Real-life singer-songwriter Cassidy Catanzaro (formerly with New York’s all-female alt-country Antigone Rising) plays Tabitha, the lead belter of a struggling retro-metal band that has been hired to score the movie projected onstage (on designer Stephanie Kerley Schwartz’s assemblage of monitors and projection screens). Ryan Hudson, the real-life frontman for L.A. hard rockers Love and a .38, is Miles, Tabitha’s recently ex-lover and the band’s co-lead vocalist and rhythm guitarist. Braden Lyle (lead guitar), Angelica Abrams (keyboards and vocals), Julia Lage (bass and vocals) and Mike Odabashian (drums) fill out the ensemble.

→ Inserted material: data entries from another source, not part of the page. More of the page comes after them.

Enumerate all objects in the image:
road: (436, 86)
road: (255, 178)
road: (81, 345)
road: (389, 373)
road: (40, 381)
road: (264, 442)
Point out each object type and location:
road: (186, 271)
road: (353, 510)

The book’s supranatural conceit follows Tabitha’s discovery that as the band sets down the movie score’s tracks, the emotional colorings of the songs alter the onscreen love story about aspiring artist J.B. (Shawn Reaves) and true love Ella (Marci Miller). J.B. wavers between becoming a New York art superstar or being with the stubbornly L.A.-rooted Ella. (Tim Gray directed the film, which was shot by Keith DeCristo.) Soon Tabitha and Miles are working out their own unfinished personal business by dueling onstage to determine the onscreen lovers’ fate: Cassidy’s wistful, neo-folk romantic ballads bring the lovers together; Miles’ cynical and raucous, Zeppelin-esque rockers push them apart.
All the players have serious recording and club-rock chops, and both Catanzaro and Hudson prove themselves powerfully soulful and pitch-perfect song interpreters (Abrams and Lyle are equally impressive on their solos in act two’s “Anarchy.”) The band’s live concert is a tour de force.

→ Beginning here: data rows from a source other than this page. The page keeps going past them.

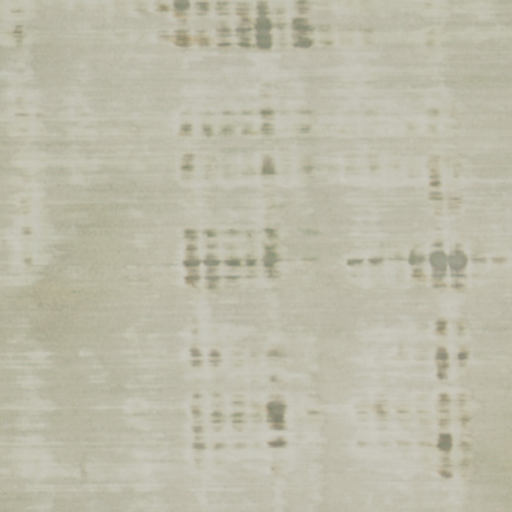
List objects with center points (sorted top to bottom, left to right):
crop: (255, 256)
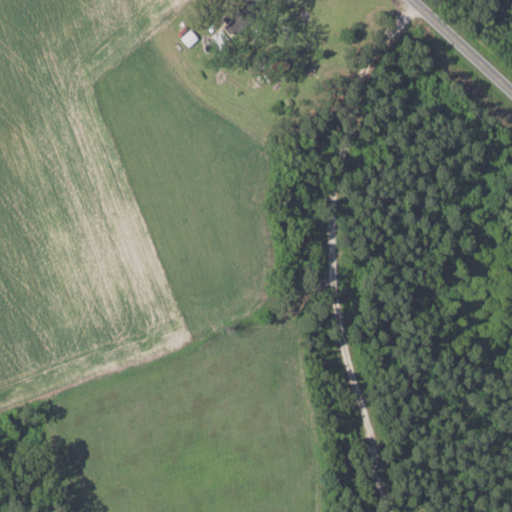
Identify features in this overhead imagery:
road: (463, 44)
building: (275, 69)
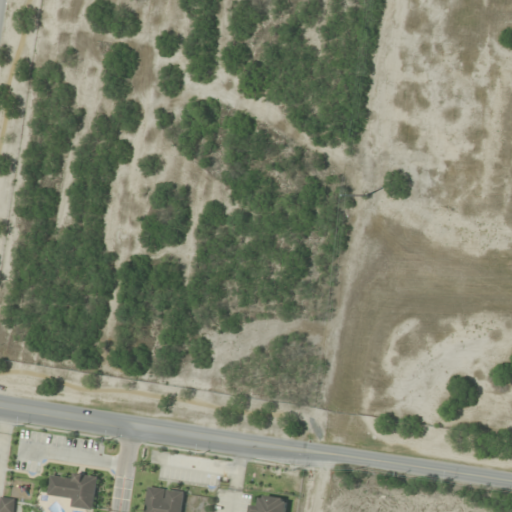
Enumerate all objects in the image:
road: (2, 17)
road: (4, 430)
road: (255, 441)
road: (78, 457)
road: (123, 466)
road: (201, 466)
road: (236, 475)
building: (77, 489)
building: (164, 499)
building: (7, 504)
building: (271, 504)
building: (34, 511)
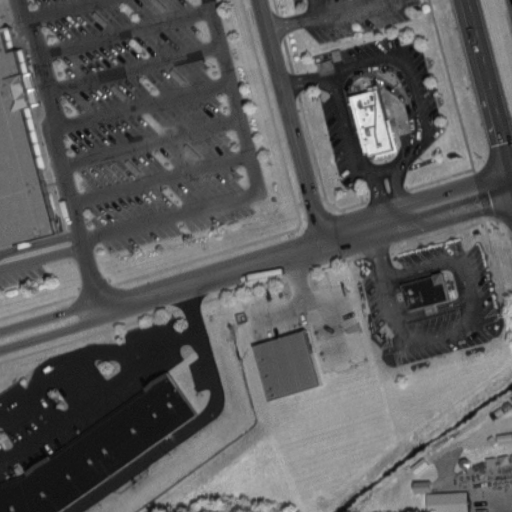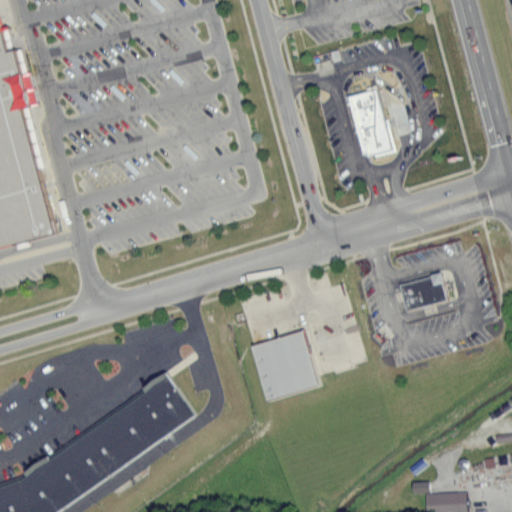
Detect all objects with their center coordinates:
road: (275, 6)
road: (318, 7)
road: (346, 7)
road: (58, 9)
parking lot: (349, 16)
building: (3, 17)
road: (292, 21)
road: (122, 31)
road: (288, 53)
road: (362, 60)
road: (132, 68)
building: (13, 75)
road: (307, 79)
road: (488, 93)
road: (141, 107)
parking lot: (370, 112)
parking lot: (150, 117)
road: (459, 117)
building: (375, 118)
building: (369, 120)
road: (290, 122)
parking lot: (375, 124)
road: (149, 139)
building: (22, 155)
road: (61, 158)
road: (317, 168)
road: (386, 172)
road: (159, 181)
traffic signals: (511, 183)
road: (255, 184)
road: (295, 206)
road: (327, 244)
road: (377, 252)
road: (41, 256)
building: (422, 289)
road: (470, 289)
building: (431, 292)
road: (316, 304)
road: (39, 305)
road: (394, 309)
road: (69, 310)
road: (71, 326)
road: (75, 360)
building: (282, 362)
building: (292, 364)
road: (119, 387)
building: (97, 447)
building: (104, 452)
building: (419, 484)
road: (501, 499)
building: (445, 501)
building: (451, 502)
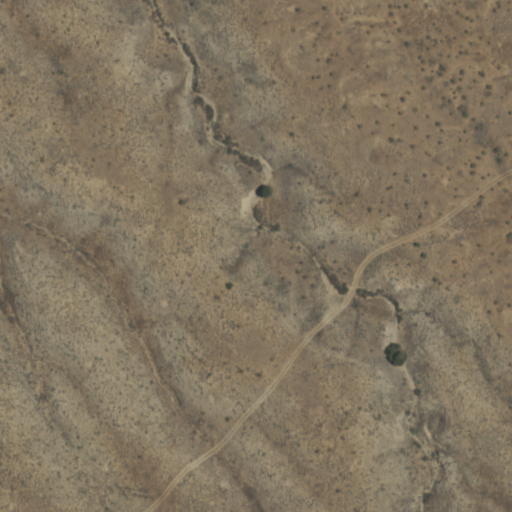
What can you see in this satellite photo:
power tower: (147, 492)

And though Beckner has his music dueling for the soul of the onscreen narrative, the far more compelling duel is ontological and has to do with live presence and the fascinating overlap between the metonymic world of the onscreen fiction and the metaphoric “reality” enacted live onstage. In the end the battle is no contest: The band rocks, the acting does not. And what’s astonishing is the degree to which that doesn’t matter.
CAP Studio, 13752 Ventura Boulevard, Sherman Oaks; through June 26.